In a culture saturated with contraceptive messaging, one Baptist ethicist is encouraging Christians to reflect more deeply on the morality of birth control.
“It’s things like hormonal contraception,” Evan Lenow, associate professor at Mississippi College and director of New Orleans Baptist Theological Seminary in Clinton, Mississippi, recently told Baptist Press. “The students say, ‘I didn’t even think there was even an issue to be considered here.’”
While students recognize abortion as morally wrong, they rarely consider the ethical implications of preventing pregnancy within marriage. Lenow argues that believers should reexamine assumptions about family planning.
“What I want to prevent from happening is just a wholesale acceptance [of the notion] that everyone should use contraception until they feel like now is the right time to have the 2.1 children we’re going to have,” he said.

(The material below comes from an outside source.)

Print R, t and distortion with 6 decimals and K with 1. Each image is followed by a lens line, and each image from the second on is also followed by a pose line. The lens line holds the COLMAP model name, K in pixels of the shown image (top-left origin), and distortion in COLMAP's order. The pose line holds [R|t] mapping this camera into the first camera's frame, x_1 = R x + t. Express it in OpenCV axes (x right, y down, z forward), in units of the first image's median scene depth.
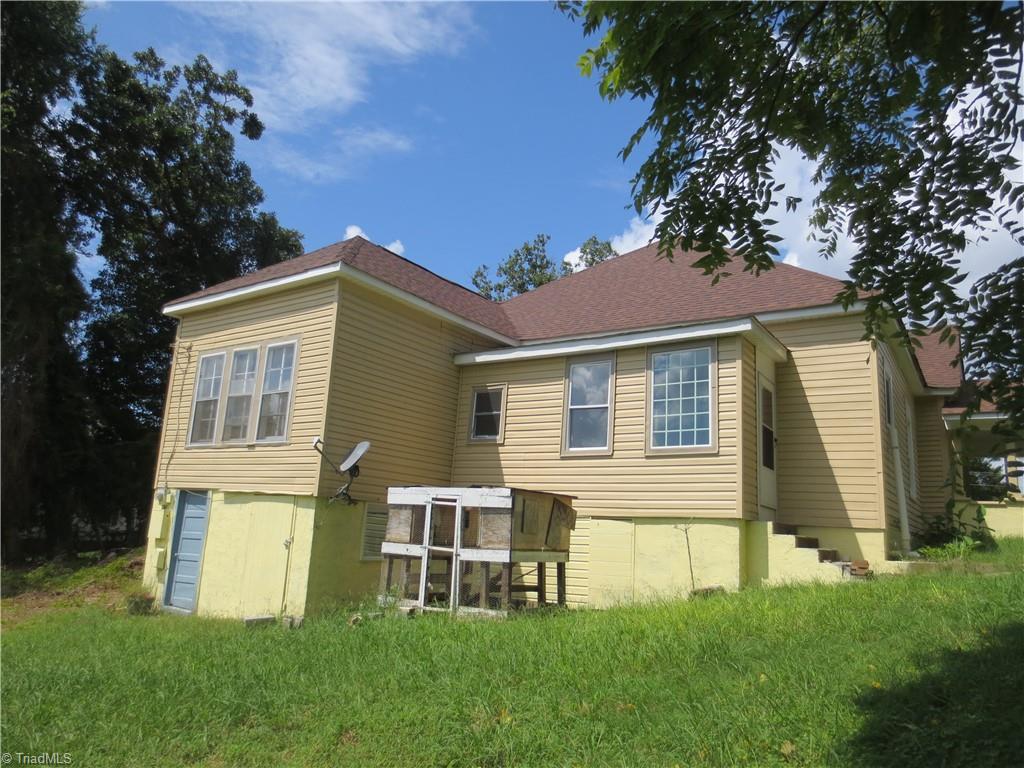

Contraception is widespread. According to the Centers for Disease Control and Prevention, 99% of sexually active U.S. women have used birth control, and 65% report using at least one form in the past year, the Baptist Press article noted.
Historically, many Christians opposed contraception. The article noted that the Catholic Church opposes all contraception except Natural Family Planning, teaching that every marital act should be open to new life.
Ethicist and moral philosopher C. Ben Mitchell, writing for the Ethics & Religious Liberty Commission (ERLC) in 2022, noted believers “mostly avoided contraception until recently, welcoming children as a gift from the Lord and realizing that widespread use of contraceptives would inevitably lead to promiscuity.”
Southern Baptist Convention (SBC) resolutions have addressed the issue since 1934, initially opposing loosening federal restrictions, the article noted. Later resolutions objected to contraception for minors without parental consent but did not reject birth control entirely.
The SBC’s confession of faith affirms: “Children, from the moment of conception, are a blessing and heritage from the Lord.”
Lenow warned against shifting from this view. “I would caution against saying, ‘this is not convenient, or I don’t need the burden of another child,’” Lenow said. “That shifts our perspective away from Psalm 127 [and] children as a blessing from the Lord, and we begin to view children as burdens rather than blessings.”
He also warned against commodifying children — weighing their cost against lifestyle goals like travel or luxury. He discouraged couples from settling on a “perfect number of children” and ruling out more after reaching it.
Still, Lenow acknowledged that postponing pregnancy may be appropriate in some cases, such as mental illness, financial strain, or unresolved medical conditions.
Medical professionals share Lenow’s concerns about contraception. Dr. Jeff Barrows, a pro-life OB-GYN and former senior vice president of the Christian Medical and Dental Associations, urged couples to avoid any methods that might harm a fertilized embryo.
“Life begins at fertilization,” the moment the egg and sperm come together to generate a new human life; methods of contraception should prevent fertilization rather than preventing a fertilized egg from implanting in a woman’s uterus and developing, Barrows said.
He encouraged couples to consult a pro-life OB-GYN to navigate questions about various forms of birth control and whether a certain type is embryocidal.
Lenow, meanwhile, says he hopes believers will simply begin the conversation.